• **To do**
Any picture in the data below should be skipped, while every line is repeated exactly.

--- Materials provided Enclosed Below ---

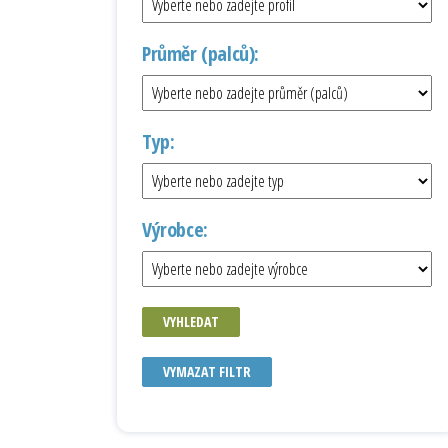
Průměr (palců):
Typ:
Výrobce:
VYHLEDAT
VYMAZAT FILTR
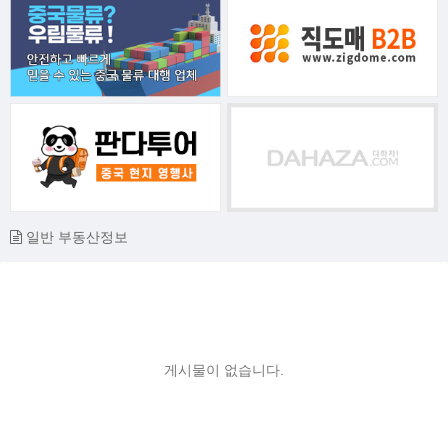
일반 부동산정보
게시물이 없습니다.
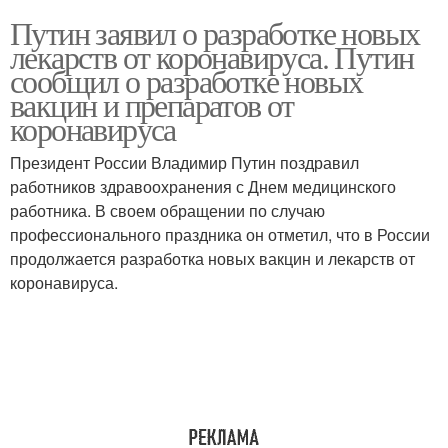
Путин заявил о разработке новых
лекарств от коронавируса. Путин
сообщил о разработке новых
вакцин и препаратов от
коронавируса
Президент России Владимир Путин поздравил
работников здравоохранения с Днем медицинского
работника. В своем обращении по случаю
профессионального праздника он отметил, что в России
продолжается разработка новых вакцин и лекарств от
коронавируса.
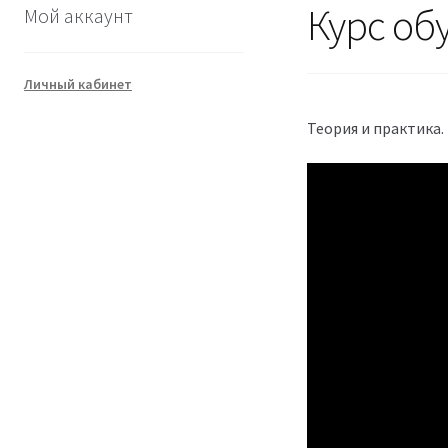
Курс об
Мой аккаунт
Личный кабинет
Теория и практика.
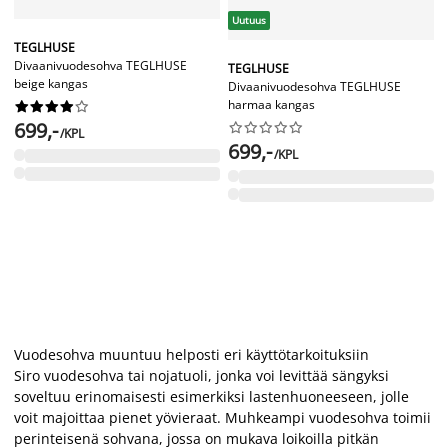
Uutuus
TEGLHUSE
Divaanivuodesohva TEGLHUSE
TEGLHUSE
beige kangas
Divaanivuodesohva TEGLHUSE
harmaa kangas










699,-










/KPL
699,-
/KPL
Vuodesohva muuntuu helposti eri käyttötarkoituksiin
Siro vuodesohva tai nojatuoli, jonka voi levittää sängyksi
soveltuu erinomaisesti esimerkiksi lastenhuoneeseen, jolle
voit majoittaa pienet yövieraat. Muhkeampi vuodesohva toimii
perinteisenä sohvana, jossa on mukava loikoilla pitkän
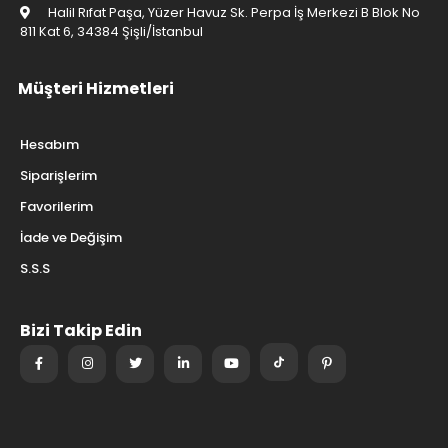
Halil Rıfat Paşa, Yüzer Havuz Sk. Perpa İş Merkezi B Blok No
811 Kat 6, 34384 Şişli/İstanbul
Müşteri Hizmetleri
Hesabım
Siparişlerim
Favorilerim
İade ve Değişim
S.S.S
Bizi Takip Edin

--- End of Enclosed Materials provided ---

• **Answer below**
Průměr (palců):
Typ:
Výrobce:
VYHLEDAT
VYMAZAT FILTR
일반 부동산정보
게시물이 없습니다.
Путин заявил о разработке новых
лекарств от коронавируса. Путин
сообщил о разработке новых
вакцин и препаратов от
коронавируса
Президент России Владимир Путин поздравил
работников здравоохранения с Днем медицинского
работника. В своем обращении по случаю
профессионального праздника он отметил, что в России
продолжается разработка новых вакцин и лекарств от
коронавируса.
Курс об
Мой аккаунт
Личный кабинет
Теория и практика.
Uutuus
TEGLHUSE
Divaanivuodesohva TEGLHUSE
TEGLHUSE
beige kangas
Divaanivuodesohva TEGLHUSE
harmaa kangas










699,-










/KPL
699,-
/KPL
Vuodesohva muuntuu helposti eri käyttötarkoituksiin
Siro vuodesohva tai nojatuoli, jonka voi levittää sängyksi
soveltuu erinomaisesti esimerkiksi lastenhuoneeseen, jolle
voit majoittaa pienet yövieraat. Muhkeampi vuodesohva toimii
perinteisenä sohvana, jossa on mukava loikoilla pitkän
Halil Rıfat Paşa, Yüzer Havuz Sk. Perpa İş Merkezi B Blok No
811 Kat 6, 34384 Şişli/İstanbul
Müşteri Hizmetleri
Hesabım
Siparişlerim
Favorilerim
İade ve Değişim
S.S.S
Bizi Takip Edin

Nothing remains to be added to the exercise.